The lithium battery mathematical modeling is a basis for describing the nonlinear characteristics of the lithium battery and mastering the working state of the lithium battery, and the experimental study of the working characteristics of the lithium battery considering various influence factors is a premise for establishing a stable, reliable and accurate mathematical model and is a reliable guarantee for an experimental data driving model. Therefore, on the premise of considering various influence factors and external environmental conditions, designing a working characteristic verification experiment of the lithium battery and reasonably arranging an experiment flow is a reliable guarantee for researching the gradient utilization of the working characteristic of the lithium battery and establishing an accurate model; meanwhile, effective model parameters are extracted from experimental data by adopting a proper identification method, a lithium battery black box system is subjected to grey boxing, the internal state of the lithium battery black box system is conveniently and accurately estimated, and the method is also one of key technologies for lithium battery echelon utilization research.
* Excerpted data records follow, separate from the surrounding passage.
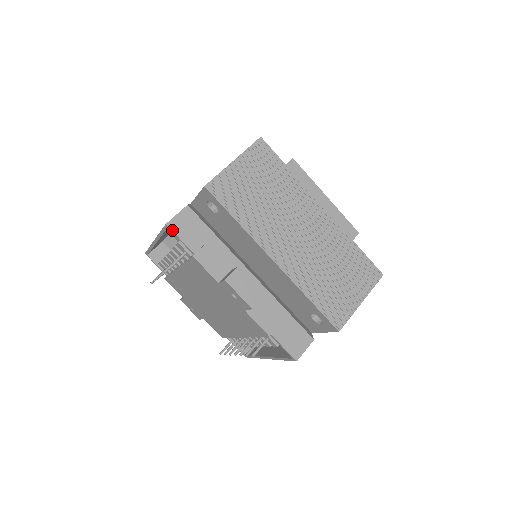
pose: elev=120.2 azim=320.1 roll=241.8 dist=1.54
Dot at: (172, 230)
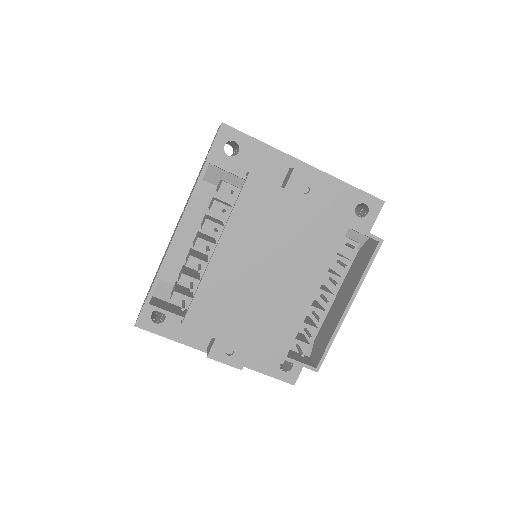
Dot at: occluded
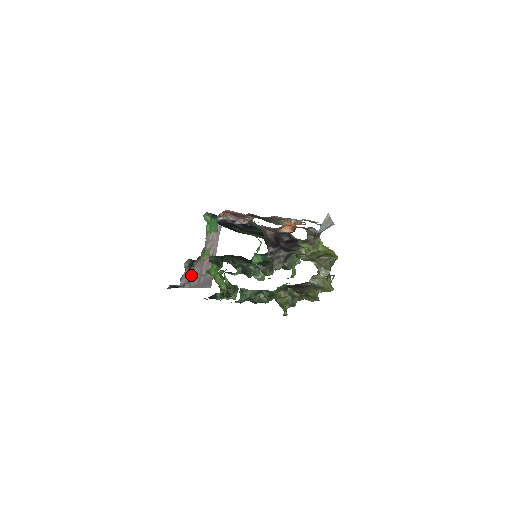
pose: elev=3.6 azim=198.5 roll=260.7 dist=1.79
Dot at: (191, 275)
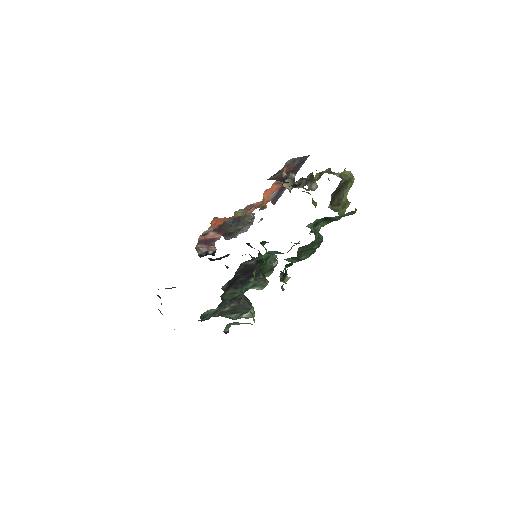
Dot at: occluded
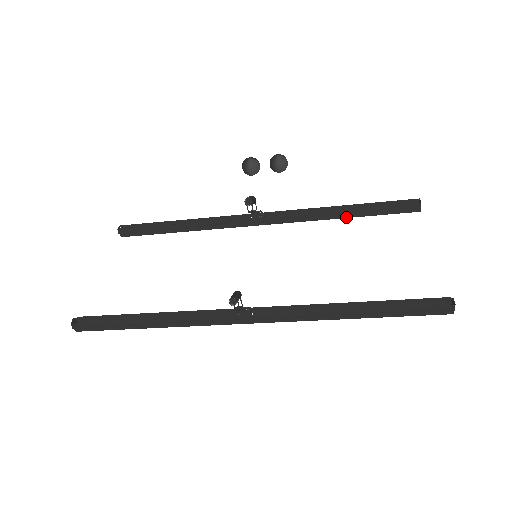
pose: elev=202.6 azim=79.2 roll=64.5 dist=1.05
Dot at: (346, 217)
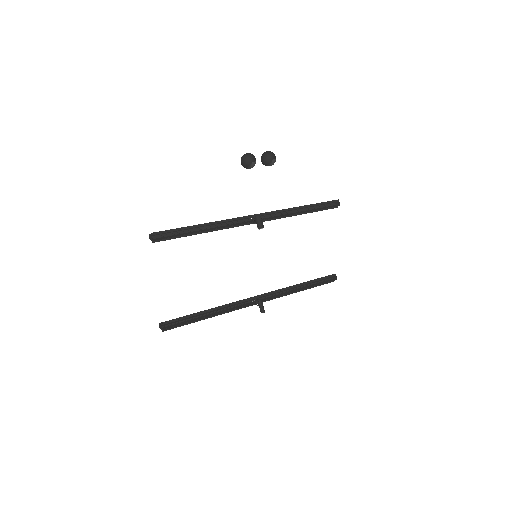
Dot at: (301, 211)
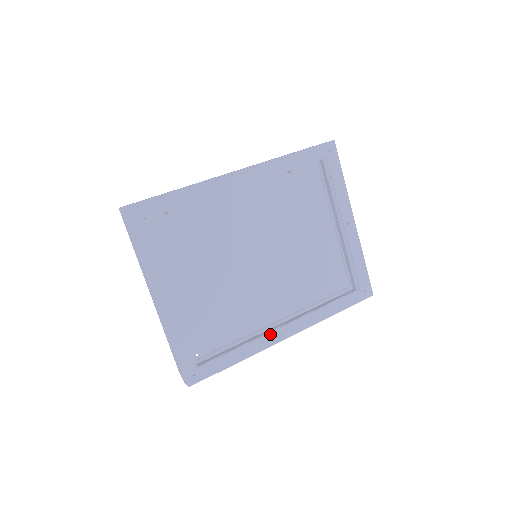
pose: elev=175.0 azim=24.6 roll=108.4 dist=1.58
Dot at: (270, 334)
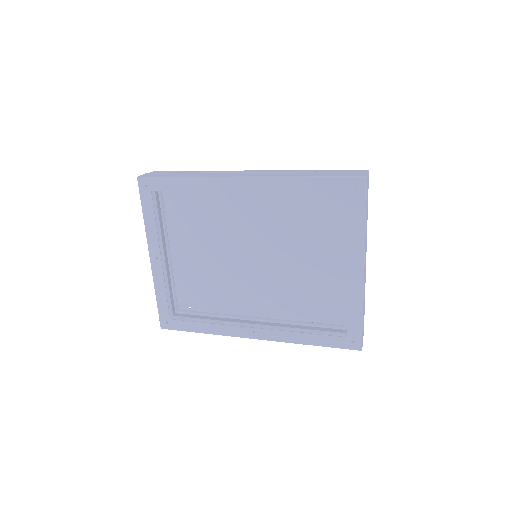
Dot at: (237, 327)
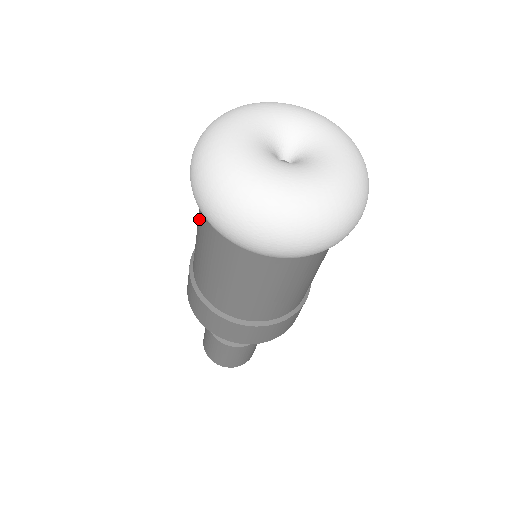
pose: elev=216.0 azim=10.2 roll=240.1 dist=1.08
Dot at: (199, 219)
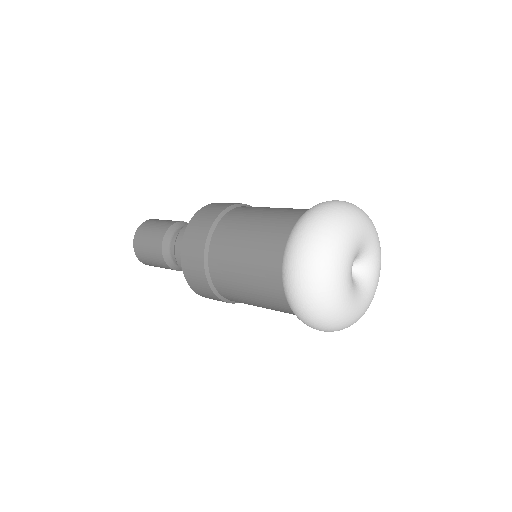
Dot at: (270, 233)
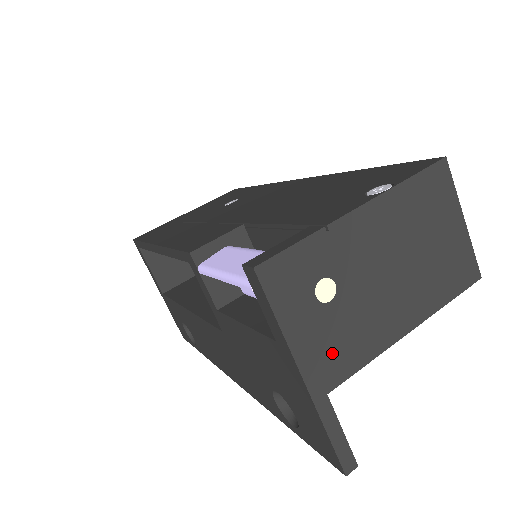
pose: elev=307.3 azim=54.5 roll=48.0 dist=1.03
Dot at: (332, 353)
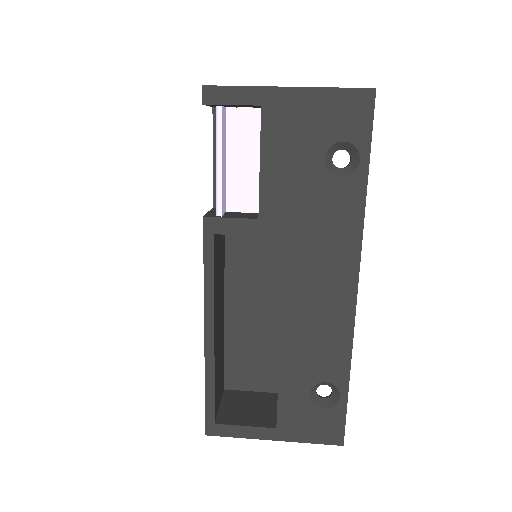
Dot at: occluded
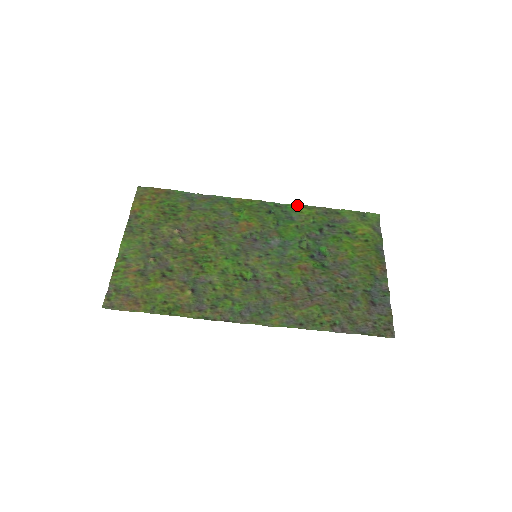
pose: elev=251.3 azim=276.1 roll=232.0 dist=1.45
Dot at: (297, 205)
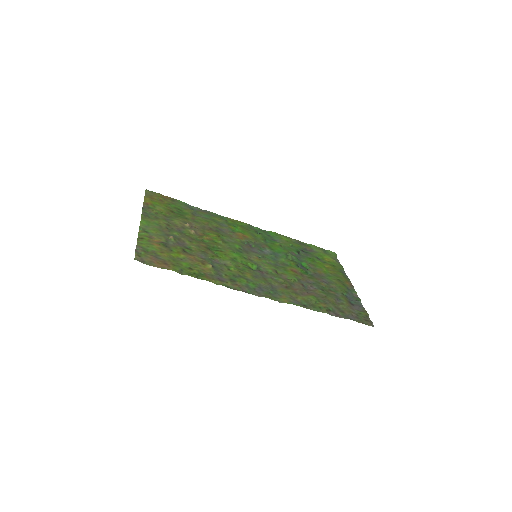
Dot at: (277, 233)
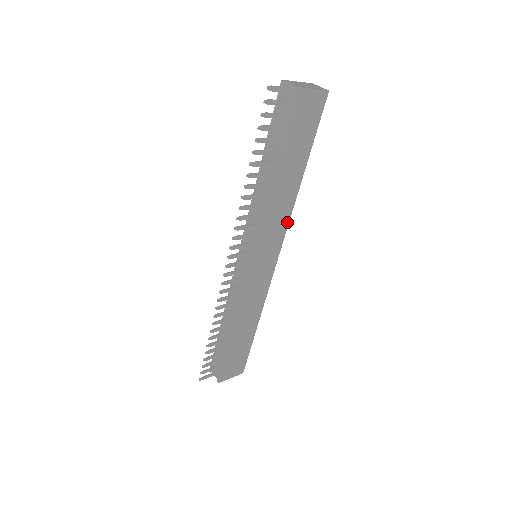
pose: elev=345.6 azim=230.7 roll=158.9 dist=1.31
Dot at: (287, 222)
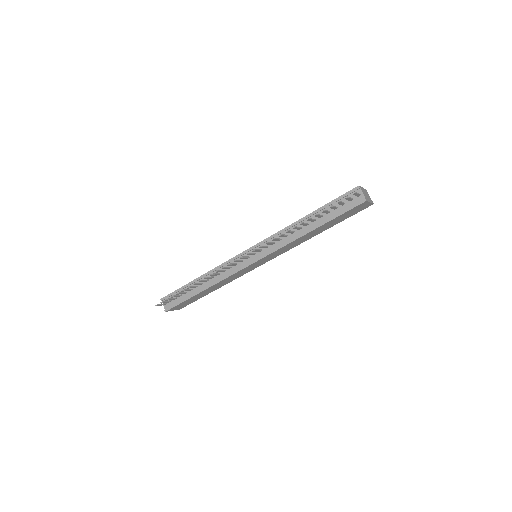
Dot at: occluded
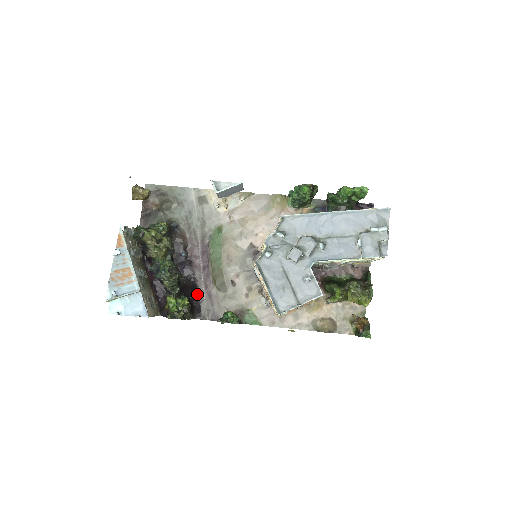
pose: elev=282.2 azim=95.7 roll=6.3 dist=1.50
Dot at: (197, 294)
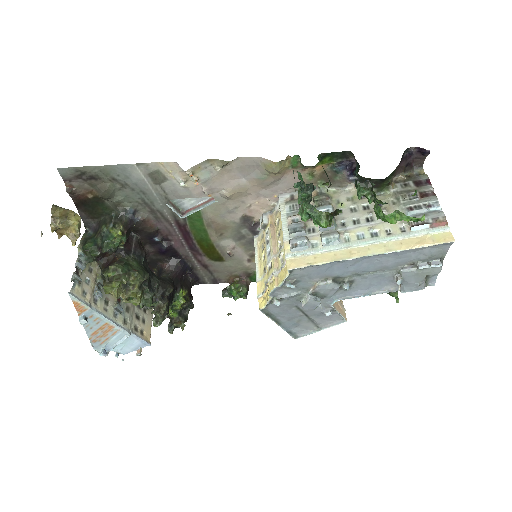
Dot at: (189, 269)
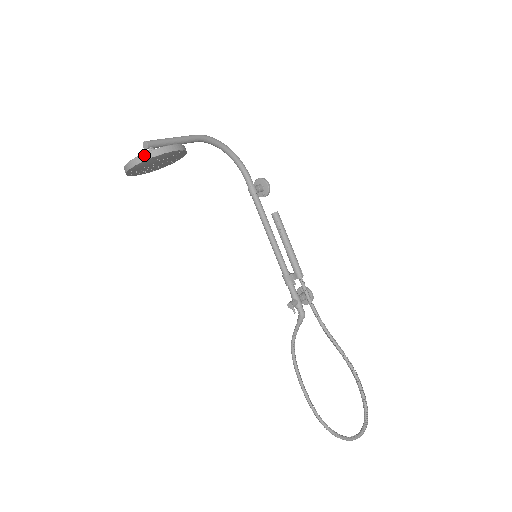
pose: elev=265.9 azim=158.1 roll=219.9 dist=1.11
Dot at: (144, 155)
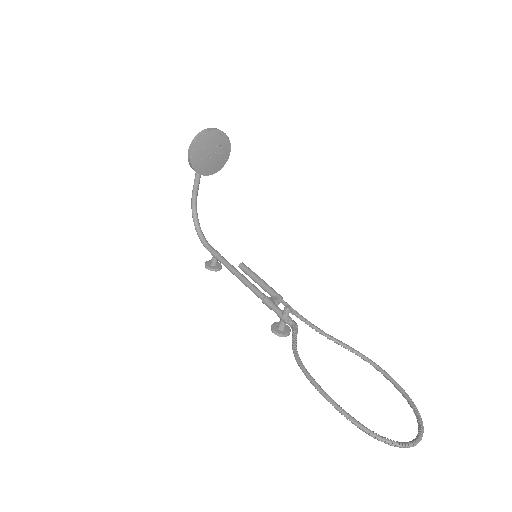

On the basis of researching the service life characteristics and the aging mechanism of the lithium battery, a proper health factor is selected, reliable lithium battery health characteristics are extracted, and a perfect health service life model is established, so that the method is a reliable guarantee for realizing the precise evaluation of the SOH of the lithium battery in a gradient manner, and is one of key technologies to be solved urgently.
How to identify the required health characteristics in a limited time, a specific external environment and under a suitable test condition, and then performing accurate SOH estimation by combining a health life model to complete lithium battery performance evaluation and application gradient range decision, is also one of the key technologies for lithium battery gradient utilization.
Disclosure of Invention
The invention solves the technical problem that the same lithium battery retired from an electric device (a first gradient) such as an electric automobile is considered, an evaluation method suitable for utilizing the lithium battery in a gradient manner is researched and designed, a test working condition for reasonably evaluating the lithium battery pack is formulated under a specific test mode, a test state and a test condition, the performance evaluation of the health state of the lithium battery is completed within limited test time, the gradient recycling of the lithium battery is facilitated, and the purpose of reducing the use cost of the lithium battery is achieved.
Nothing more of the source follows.